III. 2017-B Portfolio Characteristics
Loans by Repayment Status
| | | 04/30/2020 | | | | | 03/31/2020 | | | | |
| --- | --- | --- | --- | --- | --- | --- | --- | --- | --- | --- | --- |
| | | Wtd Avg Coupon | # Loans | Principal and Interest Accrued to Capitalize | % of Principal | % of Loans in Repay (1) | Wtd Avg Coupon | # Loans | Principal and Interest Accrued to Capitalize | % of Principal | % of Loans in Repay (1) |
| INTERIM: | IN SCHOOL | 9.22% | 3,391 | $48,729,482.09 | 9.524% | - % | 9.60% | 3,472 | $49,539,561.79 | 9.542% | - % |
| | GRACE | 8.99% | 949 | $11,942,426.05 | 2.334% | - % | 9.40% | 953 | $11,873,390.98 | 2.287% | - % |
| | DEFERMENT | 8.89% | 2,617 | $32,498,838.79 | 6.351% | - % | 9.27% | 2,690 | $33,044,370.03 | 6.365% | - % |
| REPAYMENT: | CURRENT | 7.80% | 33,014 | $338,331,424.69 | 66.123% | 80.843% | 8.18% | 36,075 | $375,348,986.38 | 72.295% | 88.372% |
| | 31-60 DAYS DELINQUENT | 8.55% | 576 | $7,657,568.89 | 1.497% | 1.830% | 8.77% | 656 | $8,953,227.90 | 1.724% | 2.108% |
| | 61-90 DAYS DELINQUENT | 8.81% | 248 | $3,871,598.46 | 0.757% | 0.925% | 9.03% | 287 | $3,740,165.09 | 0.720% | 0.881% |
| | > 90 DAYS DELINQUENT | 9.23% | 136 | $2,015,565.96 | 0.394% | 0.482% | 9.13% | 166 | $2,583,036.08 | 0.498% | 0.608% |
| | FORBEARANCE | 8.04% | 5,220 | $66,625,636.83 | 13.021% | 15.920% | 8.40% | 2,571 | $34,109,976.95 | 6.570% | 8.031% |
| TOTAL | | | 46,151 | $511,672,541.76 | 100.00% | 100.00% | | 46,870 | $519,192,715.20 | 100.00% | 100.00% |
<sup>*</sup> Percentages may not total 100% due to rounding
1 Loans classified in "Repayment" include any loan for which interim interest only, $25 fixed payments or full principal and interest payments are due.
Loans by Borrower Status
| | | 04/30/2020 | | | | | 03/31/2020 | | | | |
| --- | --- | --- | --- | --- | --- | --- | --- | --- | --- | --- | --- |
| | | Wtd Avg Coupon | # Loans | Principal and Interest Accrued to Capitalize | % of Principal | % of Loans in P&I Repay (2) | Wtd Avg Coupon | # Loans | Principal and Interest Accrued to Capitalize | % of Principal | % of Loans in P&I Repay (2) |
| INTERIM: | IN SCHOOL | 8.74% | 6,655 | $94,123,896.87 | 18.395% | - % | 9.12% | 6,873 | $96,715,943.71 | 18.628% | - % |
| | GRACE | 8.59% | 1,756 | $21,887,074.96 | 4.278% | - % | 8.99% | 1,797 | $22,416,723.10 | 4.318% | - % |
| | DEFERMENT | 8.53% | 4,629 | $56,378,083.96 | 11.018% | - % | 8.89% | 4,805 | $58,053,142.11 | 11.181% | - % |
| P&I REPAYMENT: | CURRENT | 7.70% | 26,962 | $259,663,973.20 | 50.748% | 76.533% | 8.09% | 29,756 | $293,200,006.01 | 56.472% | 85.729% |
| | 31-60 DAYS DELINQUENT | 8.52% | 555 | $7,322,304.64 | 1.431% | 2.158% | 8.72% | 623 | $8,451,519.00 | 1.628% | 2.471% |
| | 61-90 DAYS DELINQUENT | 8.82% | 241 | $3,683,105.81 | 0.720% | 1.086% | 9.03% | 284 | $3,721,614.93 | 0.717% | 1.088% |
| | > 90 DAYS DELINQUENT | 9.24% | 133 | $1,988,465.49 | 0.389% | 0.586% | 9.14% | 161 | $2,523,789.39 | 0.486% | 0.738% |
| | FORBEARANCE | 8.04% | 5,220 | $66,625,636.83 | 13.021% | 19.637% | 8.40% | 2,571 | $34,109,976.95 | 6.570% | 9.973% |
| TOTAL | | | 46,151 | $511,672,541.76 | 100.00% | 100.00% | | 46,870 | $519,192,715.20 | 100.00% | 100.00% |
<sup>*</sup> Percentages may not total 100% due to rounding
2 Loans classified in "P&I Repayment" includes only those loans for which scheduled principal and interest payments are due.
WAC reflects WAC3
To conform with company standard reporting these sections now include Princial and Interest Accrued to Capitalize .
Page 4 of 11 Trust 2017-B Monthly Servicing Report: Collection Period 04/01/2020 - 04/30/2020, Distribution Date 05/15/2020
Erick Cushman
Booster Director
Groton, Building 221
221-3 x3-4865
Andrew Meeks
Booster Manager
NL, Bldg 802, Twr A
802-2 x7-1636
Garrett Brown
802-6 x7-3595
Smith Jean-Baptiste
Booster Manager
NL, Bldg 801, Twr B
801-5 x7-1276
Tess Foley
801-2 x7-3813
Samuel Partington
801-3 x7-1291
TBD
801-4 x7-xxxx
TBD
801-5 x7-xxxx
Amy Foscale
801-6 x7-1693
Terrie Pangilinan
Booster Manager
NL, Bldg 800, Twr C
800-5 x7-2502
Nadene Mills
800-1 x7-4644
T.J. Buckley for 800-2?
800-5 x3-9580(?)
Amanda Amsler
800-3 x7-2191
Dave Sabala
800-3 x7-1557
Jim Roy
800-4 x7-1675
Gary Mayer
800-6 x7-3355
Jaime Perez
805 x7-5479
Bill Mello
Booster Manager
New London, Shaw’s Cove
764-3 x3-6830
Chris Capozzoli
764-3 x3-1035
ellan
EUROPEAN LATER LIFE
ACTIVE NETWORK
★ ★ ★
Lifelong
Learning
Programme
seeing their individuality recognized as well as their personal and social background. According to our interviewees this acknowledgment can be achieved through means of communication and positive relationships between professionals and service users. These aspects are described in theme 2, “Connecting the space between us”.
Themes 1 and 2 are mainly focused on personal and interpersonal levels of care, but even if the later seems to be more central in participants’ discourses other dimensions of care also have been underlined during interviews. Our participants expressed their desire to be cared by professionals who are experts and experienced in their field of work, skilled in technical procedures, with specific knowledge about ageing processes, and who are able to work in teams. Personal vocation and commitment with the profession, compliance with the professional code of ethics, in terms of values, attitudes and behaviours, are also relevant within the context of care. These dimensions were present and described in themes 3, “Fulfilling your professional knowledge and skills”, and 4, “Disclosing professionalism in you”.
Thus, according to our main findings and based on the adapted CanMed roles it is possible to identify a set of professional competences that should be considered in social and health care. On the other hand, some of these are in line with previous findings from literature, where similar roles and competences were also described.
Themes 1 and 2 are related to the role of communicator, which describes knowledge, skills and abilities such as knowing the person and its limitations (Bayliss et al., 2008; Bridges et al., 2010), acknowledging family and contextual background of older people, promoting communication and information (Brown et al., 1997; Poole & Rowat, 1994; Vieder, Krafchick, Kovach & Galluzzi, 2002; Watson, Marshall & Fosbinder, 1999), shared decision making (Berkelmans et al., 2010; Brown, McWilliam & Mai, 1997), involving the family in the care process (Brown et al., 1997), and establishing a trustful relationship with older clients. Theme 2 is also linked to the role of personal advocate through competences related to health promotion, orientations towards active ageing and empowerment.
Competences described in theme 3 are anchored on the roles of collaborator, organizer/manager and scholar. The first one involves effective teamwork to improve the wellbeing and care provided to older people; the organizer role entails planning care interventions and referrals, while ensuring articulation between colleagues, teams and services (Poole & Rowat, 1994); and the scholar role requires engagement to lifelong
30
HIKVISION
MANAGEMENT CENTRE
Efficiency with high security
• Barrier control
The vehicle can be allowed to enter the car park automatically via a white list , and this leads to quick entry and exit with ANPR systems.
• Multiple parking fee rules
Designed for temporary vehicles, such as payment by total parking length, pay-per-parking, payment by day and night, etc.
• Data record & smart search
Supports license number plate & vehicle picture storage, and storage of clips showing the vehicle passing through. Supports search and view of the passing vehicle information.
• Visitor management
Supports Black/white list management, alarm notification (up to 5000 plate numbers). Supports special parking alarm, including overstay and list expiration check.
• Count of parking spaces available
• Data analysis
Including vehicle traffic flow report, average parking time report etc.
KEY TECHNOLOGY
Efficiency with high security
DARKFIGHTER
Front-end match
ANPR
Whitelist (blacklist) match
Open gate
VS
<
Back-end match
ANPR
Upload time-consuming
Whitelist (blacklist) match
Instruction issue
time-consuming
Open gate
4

————

__Task description__
From the first line of the data above through the line containing "SCHOOL | 9.22%", repeat each line exactly, and add nothing.

__Your response__
III. 2017-B Portfolio Characteristics
Loans by Repayment Status
| | | 04/30/2020 | | | | | 03/31/2020 | | | | |
| --- | --- | --- | --- | --- | --- | --- | --- | --- | --- | --- | --- |
| | | Wtd Avg Coupon | # Loans | Principal and Interest Accrued to Capitalize | % of Principal | % of Loans in Repay (1) | Wtd Avg Coupon | # Loans | Principal and Interest Accrued to Capitalize | % of Principal | % of Loans in Repay (1) |
| INTERIM: | IN SCHOOL | 9.22% | 3,391 | $48,729,482.09 | 9.524% | - % | 9.60% | 3,472 | $49,539,561.79 | 9.542% | - % |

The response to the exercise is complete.